> **WHAT IS NEEDED**:
Only the lines holding "personalised" are wanted. Copy every one from the records below.
##### RECORDS FOR THE TASK
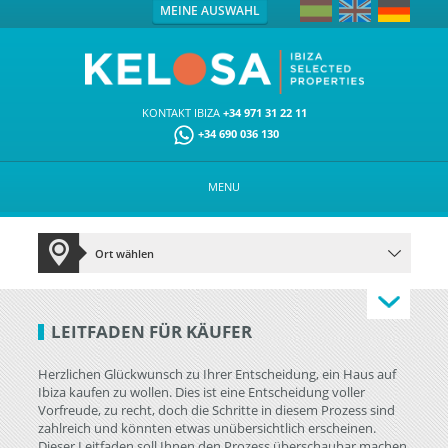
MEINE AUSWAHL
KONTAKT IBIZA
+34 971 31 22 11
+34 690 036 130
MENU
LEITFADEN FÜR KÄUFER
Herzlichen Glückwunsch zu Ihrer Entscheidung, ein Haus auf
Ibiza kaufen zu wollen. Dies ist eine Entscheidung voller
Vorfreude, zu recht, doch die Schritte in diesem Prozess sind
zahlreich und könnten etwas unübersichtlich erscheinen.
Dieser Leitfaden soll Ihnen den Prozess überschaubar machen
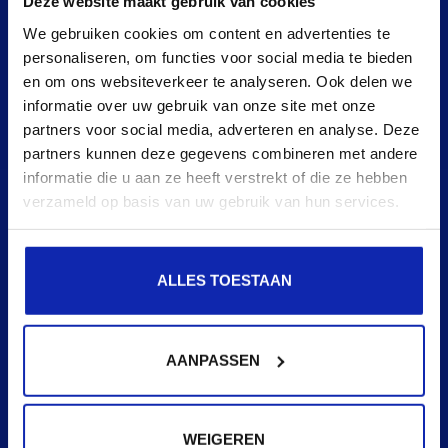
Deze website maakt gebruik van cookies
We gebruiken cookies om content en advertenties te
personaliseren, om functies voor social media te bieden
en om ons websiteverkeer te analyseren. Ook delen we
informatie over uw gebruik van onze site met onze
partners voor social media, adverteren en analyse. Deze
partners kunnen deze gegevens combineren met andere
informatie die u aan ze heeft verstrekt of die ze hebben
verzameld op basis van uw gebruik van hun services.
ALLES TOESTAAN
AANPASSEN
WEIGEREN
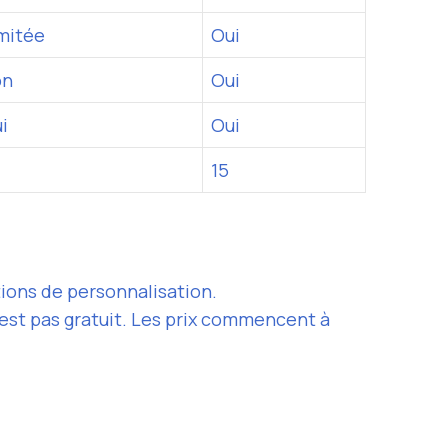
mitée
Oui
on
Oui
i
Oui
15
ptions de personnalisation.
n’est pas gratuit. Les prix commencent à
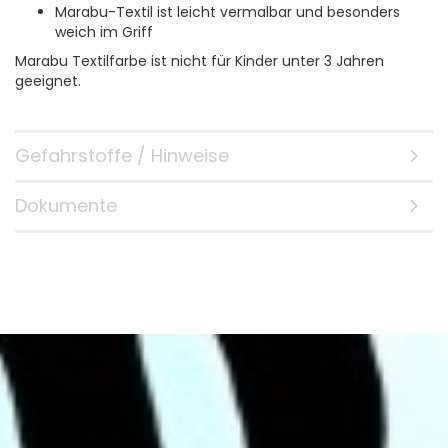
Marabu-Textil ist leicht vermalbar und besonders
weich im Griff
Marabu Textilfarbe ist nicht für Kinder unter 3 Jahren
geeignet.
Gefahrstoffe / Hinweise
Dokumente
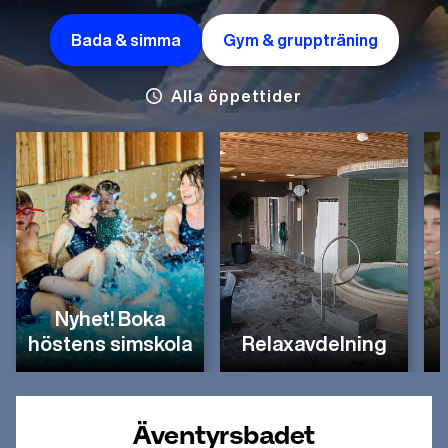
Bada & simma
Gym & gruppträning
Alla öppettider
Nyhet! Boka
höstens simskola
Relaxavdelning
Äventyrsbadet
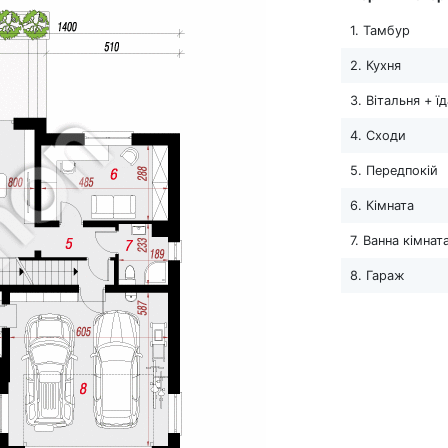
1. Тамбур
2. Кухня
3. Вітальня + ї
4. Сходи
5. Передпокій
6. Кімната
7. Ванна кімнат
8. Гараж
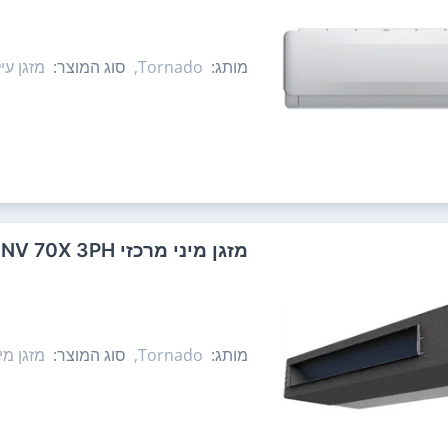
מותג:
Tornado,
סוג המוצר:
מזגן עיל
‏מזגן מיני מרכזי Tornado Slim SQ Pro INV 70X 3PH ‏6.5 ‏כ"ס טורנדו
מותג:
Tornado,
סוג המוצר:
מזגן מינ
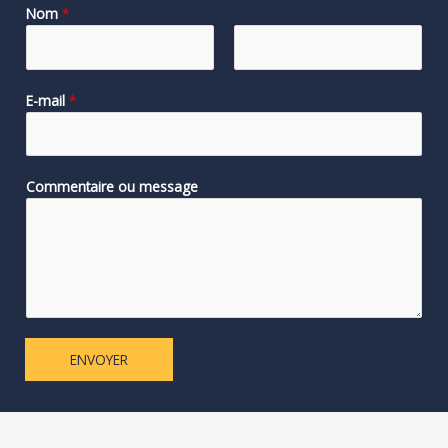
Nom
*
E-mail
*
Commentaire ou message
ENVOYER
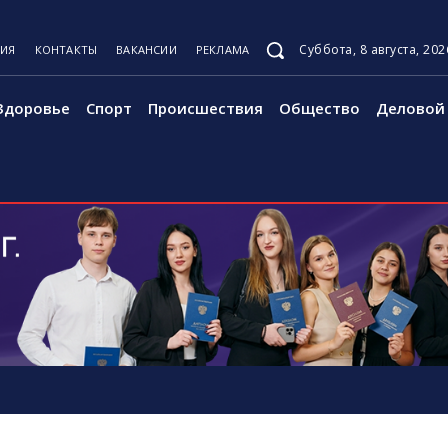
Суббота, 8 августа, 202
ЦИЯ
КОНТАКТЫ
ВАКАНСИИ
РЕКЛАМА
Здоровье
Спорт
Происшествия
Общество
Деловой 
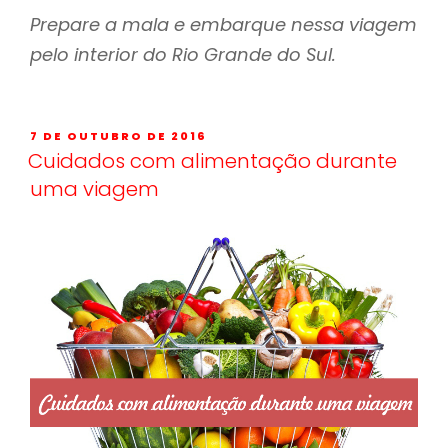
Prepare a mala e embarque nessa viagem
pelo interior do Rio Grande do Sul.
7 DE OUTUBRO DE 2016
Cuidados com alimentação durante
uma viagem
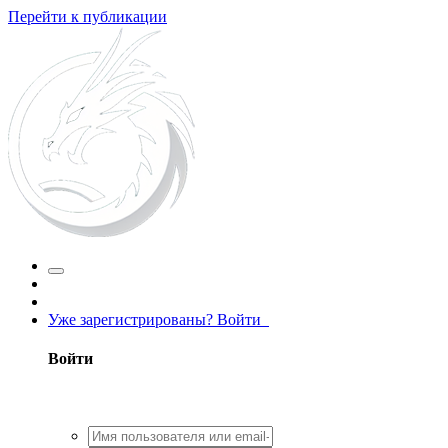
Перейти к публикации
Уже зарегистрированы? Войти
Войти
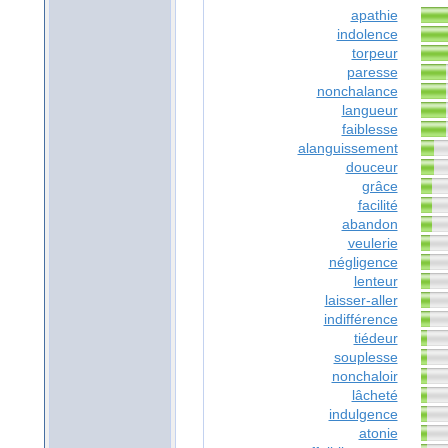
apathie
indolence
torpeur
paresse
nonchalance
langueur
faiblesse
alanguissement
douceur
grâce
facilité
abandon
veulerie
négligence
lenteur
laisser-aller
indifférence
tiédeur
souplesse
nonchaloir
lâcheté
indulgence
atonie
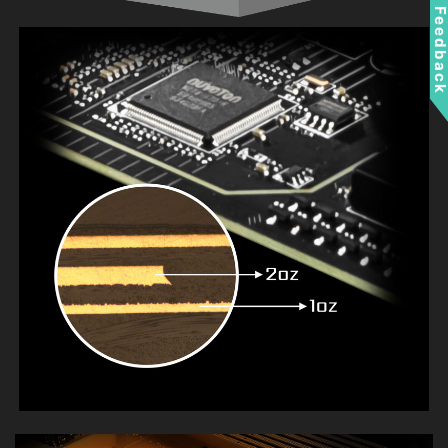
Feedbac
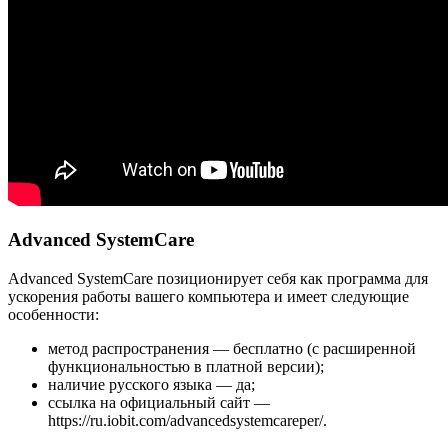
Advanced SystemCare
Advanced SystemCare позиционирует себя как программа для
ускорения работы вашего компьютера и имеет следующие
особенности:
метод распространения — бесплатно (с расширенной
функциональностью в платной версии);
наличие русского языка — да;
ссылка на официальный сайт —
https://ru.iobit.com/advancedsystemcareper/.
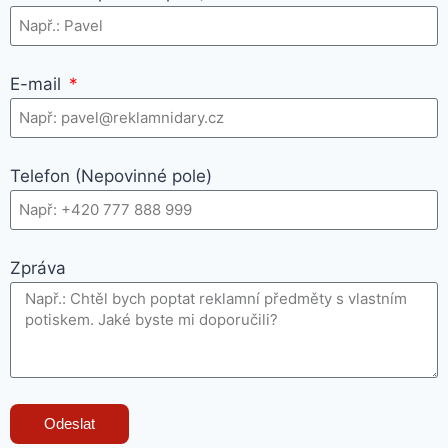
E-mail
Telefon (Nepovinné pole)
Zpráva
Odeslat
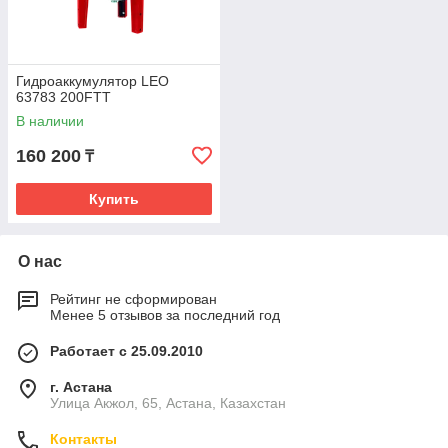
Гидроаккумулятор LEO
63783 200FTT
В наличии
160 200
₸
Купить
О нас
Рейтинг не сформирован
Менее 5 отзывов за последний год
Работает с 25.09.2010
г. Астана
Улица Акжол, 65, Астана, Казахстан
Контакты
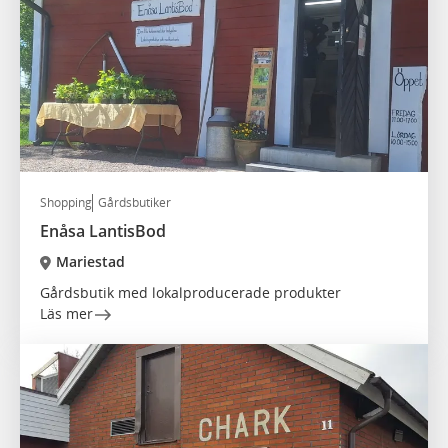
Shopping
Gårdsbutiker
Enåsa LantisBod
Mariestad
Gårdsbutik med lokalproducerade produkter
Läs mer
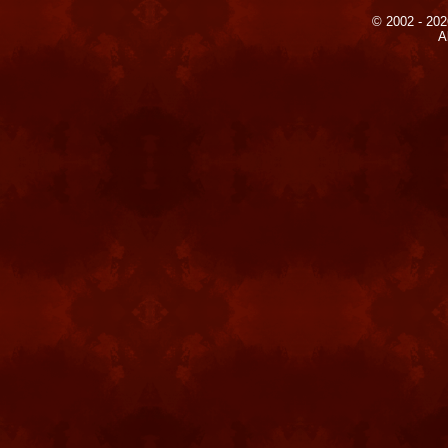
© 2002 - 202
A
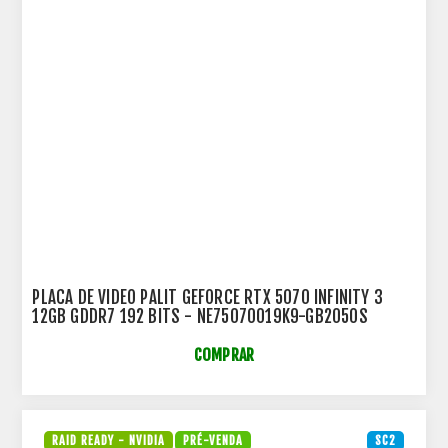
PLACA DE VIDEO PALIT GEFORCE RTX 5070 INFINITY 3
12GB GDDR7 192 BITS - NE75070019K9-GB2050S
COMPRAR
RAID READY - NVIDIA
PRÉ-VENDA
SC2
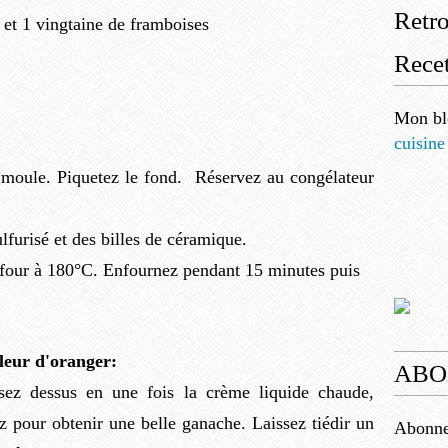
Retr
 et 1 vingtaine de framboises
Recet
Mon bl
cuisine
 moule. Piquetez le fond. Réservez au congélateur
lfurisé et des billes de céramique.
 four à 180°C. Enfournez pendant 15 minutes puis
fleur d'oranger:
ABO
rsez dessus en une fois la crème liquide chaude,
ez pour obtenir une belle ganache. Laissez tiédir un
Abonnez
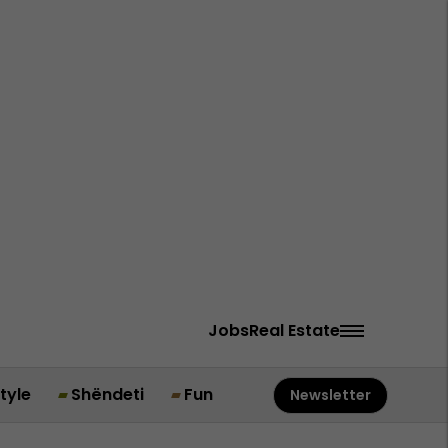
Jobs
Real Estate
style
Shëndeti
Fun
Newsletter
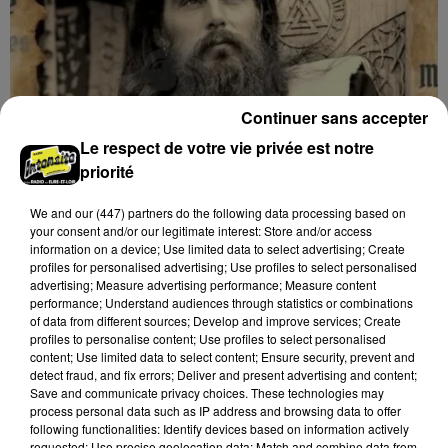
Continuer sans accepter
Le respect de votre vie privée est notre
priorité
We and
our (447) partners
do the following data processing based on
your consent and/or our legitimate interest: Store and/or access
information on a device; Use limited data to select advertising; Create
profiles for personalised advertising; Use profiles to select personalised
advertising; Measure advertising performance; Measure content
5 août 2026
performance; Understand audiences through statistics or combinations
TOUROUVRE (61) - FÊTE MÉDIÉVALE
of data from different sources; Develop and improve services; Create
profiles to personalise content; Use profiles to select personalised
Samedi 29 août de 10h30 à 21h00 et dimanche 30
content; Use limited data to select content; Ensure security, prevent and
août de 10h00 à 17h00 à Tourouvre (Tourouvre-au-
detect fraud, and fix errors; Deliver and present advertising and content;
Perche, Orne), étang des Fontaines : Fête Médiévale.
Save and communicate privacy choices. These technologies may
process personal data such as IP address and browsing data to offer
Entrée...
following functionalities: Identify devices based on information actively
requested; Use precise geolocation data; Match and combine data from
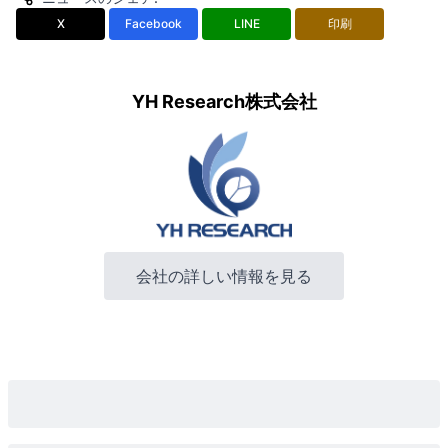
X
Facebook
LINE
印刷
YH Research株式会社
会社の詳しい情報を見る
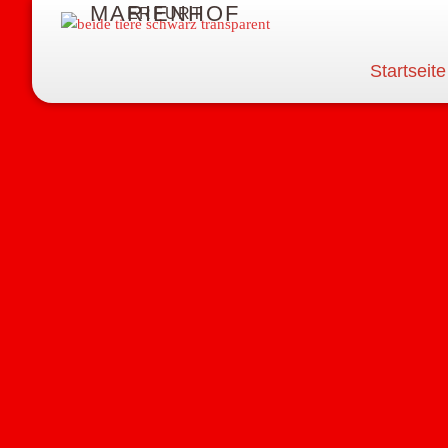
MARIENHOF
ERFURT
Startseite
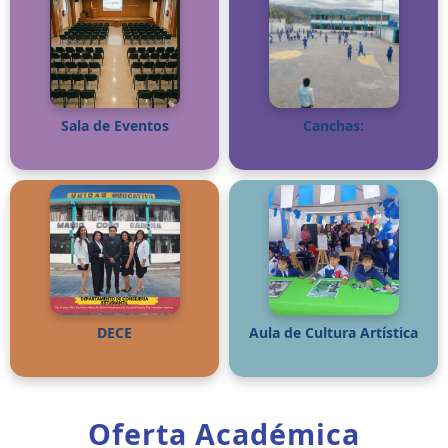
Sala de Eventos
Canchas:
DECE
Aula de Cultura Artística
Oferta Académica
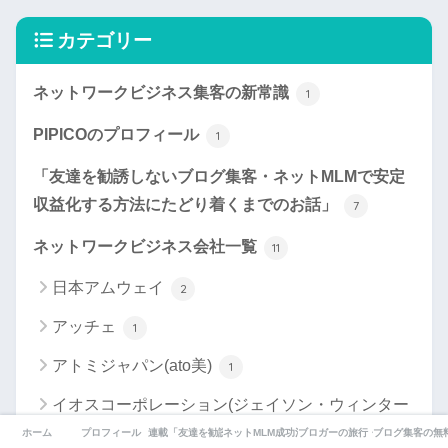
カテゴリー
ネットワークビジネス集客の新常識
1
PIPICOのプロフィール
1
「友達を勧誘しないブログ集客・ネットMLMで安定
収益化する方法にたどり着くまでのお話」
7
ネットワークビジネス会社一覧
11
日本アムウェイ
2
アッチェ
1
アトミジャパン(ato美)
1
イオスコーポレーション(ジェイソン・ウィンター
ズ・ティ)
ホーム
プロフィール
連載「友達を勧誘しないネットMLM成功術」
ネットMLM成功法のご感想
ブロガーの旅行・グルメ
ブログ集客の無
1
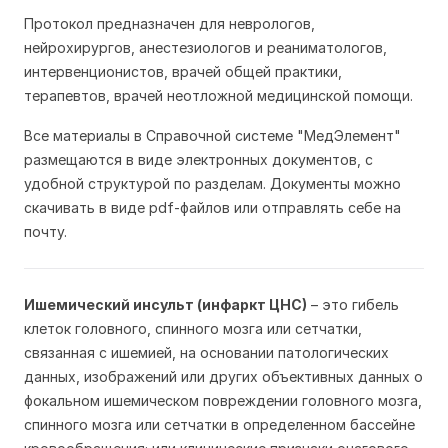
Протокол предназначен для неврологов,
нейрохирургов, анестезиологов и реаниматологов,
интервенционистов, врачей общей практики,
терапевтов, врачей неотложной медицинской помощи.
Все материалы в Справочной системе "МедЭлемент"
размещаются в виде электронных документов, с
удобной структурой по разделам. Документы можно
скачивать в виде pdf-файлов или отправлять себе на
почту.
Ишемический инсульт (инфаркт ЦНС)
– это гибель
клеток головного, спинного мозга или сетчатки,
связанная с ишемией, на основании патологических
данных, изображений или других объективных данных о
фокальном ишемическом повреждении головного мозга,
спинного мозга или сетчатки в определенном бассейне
##########
> **TASK RESPONSE**:
profiles for personalised advertising; Use profiles to select personalised
profiles to personalise content; Use profiles to select personalised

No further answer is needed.